Camera Obscura Tekniği

1500 yıllarında Rönesans sanatının geliştiği dönemlerde ressamlar camera obscura denilen aracın yardımı ile doğa görüntülerini çizmeye başlamışlardır. Bu sisteme 1568 yılında Daniello Barbero bir diyafram düzeneği, Giraham Gardan ise ince kenarlı bir mercek ilave etmesiyle mekanik düzenekler sisteme uygulandı. 1776 yılında Alman bilim adamı Johann Zahn ressamların özellikle portre çizimleri yapabilmesi için boyutlarını küçülterek camera obscura'yı taşınabilecek hale getirdi.

Bu sisteme tüp içerisine yerleştirilmiş ileri geri hareket edebilen, netlik ayarı yapılabilen bir mercek ve görüntüyü yansıtan bir ayna bulunuyordu.
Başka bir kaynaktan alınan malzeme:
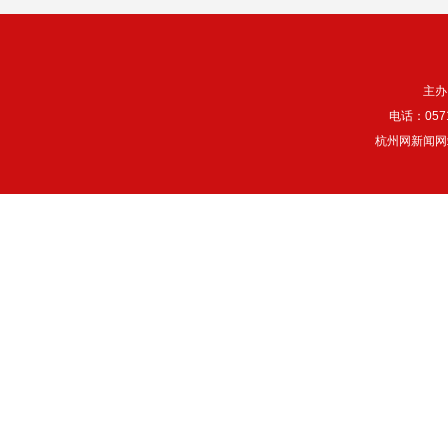
主办
电话：057
杭州网新闻网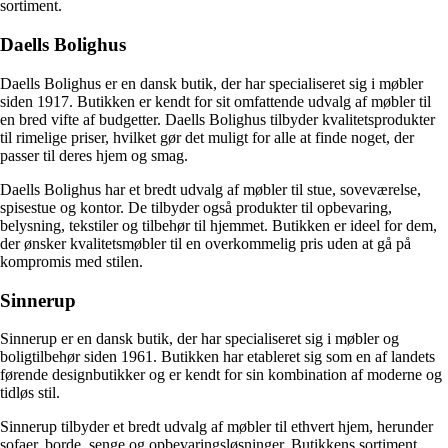
sortiment.
Daells Bolighus
Daells Bolighus er en dansk butik, der har specialiseret sig i møbler
siden 1917. Butikken er kendt for sit omfattende udvalg af møbler til
en bred vifte af budgetter. Daells Bolighus tilbyder kvalitetsprodukter
til rimelige priser, hvilket gør det muligt for alle at finde noget, der
passer til deres hjem og smag.
Daells Bolighus har et bredt udvalg af møbler til stue, soveværelse,
spisestue og kontor. De tilbyder også produkter til opbevaring,
belysning, tekstiler og tilbehør til hjemmet. Butikken er ideel for dem,
der ønsker kvalitetsmøbler til en overkommelig pris uden at gå på
kompromis med stilen.
Sinnerup
Sinnerup er en dansk butik, der har specialiseret sig i møbler og
boligtilbehør siden 1961. Butikken har etableret sig som en af landets
førende designbutikker og er kendt for sin kombination af moderne og
tidløs stil.
Sinnerup tilbyder et bredt udvalg af møbler til ethvert hjem, herunder
sofaer, borde, senge og opbevaringsløsninger. Butikkens sortiment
Delikten geçen görüntüler kutunun yukarısında bulunan opal cam üzerine yerleştirilmiş yağlı kağıttan, yarı saydam yüzeye düşüyordu. Bu sistem günümüzde halen kullanılmakta olan refleks fotograf makinesinin işlevlerine sahipti.



17. yüzyılda İtalyan bilim adamı Angelo Sala, toz halindeki gümüş nitratı güneşe bıraktığında kömür gibi karardığını notlarına düşmüştü. 1802 yılında İngiliz Thomas Wedgewood, gümüş nitrat emdirilmiş beyaz kağıt ve deri parçaları üzerinde deneyler yaptı ve camera obscura ile çok silik görüntüler elde etti.

Camera obscura tekniği günümüzde hem fotograf makinelerinde modern biçimleriyle kullanılmakta hem de en ilkel ve basit biçimiyle halen bir çok alanda kullanılmaktadır. Arkeoloji bölümü öğrencilerine ders olarak cihazın kullanılması öğretilmektedir. Değerine paha biçilemez tarihi eserler bu sayede çizimlere geçirilmekte, çizimlerden yararlanılarak parçaları bulunmakta ve birleştirilmektedir.